Gerald Ghislain doesn’t believe in single-note simplicity. His fragrances are rich with personality, as layered as a great novel. You’ll find dates in his titles, real or imagined histories behind each scent. He weaves literary figures, artists, revolutionaries, and lovers into his blends, letting you wear their essence and invent new chapters as your day unfolds.

There is something theatrical in his approach, but never artificial. He doesn’t create for the masses. He creates for the dreamers, the romantics, the rebels, the ones who still believe in magic, mystery, and personal myth.

He gives you characters to embody. Stories to live in. Moods to carry.


Why His Perfumes Stay With You

What sets Gerald apart is how his perfumes imprint on memory.
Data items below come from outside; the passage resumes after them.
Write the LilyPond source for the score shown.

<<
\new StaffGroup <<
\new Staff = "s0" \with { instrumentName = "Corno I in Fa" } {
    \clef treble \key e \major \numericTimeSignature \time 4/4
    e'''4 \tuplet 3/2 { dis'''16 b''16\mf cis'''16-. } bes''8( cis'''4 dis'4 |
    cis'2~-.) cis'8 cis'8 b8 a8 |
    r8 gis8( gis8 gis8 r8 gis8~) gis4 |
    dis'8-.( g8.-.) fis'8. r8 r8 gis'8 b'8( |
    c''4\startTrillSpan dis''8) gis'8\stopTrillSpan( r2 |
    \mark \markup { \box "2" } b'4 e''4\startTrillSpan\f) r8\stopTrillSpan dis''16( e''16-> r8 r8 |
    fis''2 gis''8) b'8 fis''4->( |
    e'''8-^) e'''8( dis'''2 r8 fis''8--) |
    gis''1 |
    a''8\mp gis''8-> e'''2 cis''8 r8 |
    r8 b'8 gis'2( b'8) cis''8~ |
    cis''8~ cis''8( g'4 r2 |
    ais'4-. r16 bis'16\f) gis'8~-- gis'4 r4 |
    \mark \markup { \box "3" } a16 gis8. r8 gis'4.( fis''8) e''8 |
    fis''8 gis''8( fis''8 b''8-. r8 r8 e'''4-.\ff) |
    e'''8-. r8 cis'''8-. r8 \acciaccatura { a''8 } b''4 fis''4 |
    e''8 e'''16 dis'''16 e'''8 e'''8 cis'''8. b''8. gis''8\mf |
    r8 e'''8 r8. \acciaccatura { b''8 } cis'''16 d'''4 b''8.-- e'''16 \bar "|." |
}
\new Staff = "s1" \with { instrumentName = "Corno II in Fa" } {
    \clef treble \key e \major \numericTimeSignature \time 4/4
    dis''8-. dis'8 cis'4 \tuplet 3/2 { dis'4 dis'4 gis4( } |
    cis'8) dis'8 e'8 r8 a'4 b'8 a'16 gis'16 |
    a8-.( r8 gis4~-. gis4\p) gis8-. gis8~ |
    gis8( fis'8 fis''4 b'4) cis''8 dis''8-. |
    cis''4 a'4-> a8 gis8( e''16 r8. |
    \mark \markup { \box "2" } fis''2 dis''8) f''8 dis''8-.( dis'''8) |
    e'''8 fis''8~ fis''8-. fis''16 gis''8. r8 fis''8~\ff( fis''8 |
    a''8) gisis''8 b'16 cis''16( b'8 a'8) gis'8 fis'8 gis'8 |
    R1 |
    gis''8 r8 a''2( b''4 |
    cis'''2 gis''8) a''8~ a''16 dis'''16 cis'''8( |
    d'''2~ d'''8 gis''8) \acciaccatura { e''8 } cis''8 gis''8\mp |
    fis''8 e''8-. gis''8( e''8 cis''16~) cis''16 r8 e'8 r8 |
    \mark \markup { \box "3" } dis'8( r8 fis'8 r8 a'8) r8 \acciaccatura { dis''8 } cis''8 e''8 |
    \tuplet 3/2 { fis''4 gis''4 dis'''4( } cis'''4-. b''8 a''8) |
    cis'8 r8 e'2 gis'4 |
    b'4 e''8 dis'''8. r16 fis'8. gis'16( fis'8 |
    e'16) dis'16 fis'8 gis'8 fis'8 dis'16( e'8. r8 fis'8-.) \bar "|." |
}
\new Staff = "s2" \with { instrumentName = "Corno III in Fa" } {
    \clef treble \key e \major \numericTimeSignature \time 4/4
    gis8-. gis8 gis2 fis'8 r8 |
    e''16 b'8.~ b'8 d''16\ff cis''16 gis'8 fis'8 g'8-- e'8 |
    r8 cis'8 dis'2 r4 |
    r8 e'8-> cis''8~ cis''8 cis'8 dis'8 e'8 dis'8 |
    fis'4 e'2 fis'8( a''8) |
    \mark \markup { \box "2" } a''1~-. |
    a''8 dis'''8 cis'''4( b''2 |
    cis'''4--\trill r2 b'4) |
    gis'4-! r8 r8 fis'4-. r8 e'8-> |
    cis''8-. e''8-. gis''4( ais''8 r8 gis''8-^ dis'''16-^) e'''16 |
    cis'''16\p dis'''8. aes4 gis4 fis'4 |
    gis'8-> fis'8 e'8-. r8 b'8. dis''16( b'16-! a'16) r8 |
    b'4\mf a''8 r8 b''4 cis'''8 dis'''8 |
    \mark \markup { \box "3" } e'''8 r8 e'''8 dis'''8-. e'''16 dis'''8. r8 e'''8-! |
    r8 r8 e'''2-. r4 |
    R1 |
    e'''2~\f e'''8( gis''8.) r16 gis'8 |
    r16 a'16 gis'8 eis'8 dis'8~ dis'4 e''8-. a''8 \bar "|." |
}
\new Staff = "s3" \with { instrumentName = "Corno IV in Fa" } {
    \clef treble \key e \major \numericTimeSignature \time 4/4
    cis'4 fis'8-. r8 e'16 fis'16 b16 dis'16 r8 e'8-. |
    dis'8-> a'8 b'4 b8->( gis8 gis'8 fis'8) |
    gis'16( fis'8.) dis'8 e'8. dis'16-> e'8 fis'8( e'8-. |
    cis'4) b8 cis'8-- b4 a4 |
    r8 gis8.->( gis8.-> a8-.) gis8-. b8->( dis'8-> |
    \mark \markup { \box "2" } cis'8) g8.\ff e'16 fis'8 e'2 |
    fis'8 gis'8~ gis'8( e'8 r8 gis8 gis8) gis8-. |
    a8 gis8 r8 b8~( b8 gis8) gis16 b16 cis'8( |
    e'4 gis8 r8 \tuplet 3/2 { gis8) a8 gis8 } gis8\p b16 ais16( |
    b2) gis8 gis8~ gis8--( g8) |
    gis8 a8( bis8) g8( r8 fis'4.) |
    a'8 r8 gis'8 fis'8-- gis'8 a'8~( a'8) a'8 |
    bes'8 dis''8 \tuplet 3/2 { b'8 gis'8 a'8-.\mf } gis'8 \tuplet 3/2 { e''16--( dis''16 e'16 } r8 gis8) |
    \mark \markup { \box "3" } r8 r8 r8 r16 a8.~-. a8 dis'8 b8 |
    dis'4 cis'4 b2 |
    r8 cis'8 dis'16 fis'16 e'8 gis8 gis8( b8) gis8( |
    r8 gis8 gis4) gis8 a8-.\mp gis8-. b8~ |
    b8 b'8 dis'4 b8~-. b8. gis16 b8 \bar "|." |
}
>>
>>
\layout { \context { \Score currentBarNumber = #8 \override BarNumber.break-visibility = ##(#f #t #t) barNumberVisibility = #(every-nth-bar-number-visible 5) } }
They don’t just pass through. They settle in. Maybe it’s the way he balances richness with clarity. Maybe it’s his refusal to dilute emotion for the sake of popularity. Whatever it is, his work lingers—not just on your skin, but in your imagination.

They are wearable poems. Unfolding slowly, sometimes playfully, sometimes provocatively. They challenge you to see perfume not as an accessory, but as an expression. Of self. Of fantasy. Of moment.


For Lovers of Story and Scent

If you see the world in texture and color, if music makes your chest ache, if you’ve ever fallen in love with a stranger in a photograph, then Gerald Ghislain’s perfumes will feel like home. They are for those who feel deeply, speak passionately, and seek more than just scent—they seek soul.

They are for days when you want to disappear into something beautiful, or emerge as something bolder. For evenings when you need courage, mornings when you need comfort. For all the pages of you.


Final Thoughts

Gerald Ghislain doesn’t bottle trends. He bottles tales. His perfumes are rich, expressive, and full of life. Some flirt, some provoke, some seduce quietly, but all of them reach for something deeper. Something human.

So let yourself be carried. Choose a scent like you would choose a book—by the pull of the heart. Spray it onto your skin and step into the story.

Because sometimes, the most powerful thing you can wear is your imagination.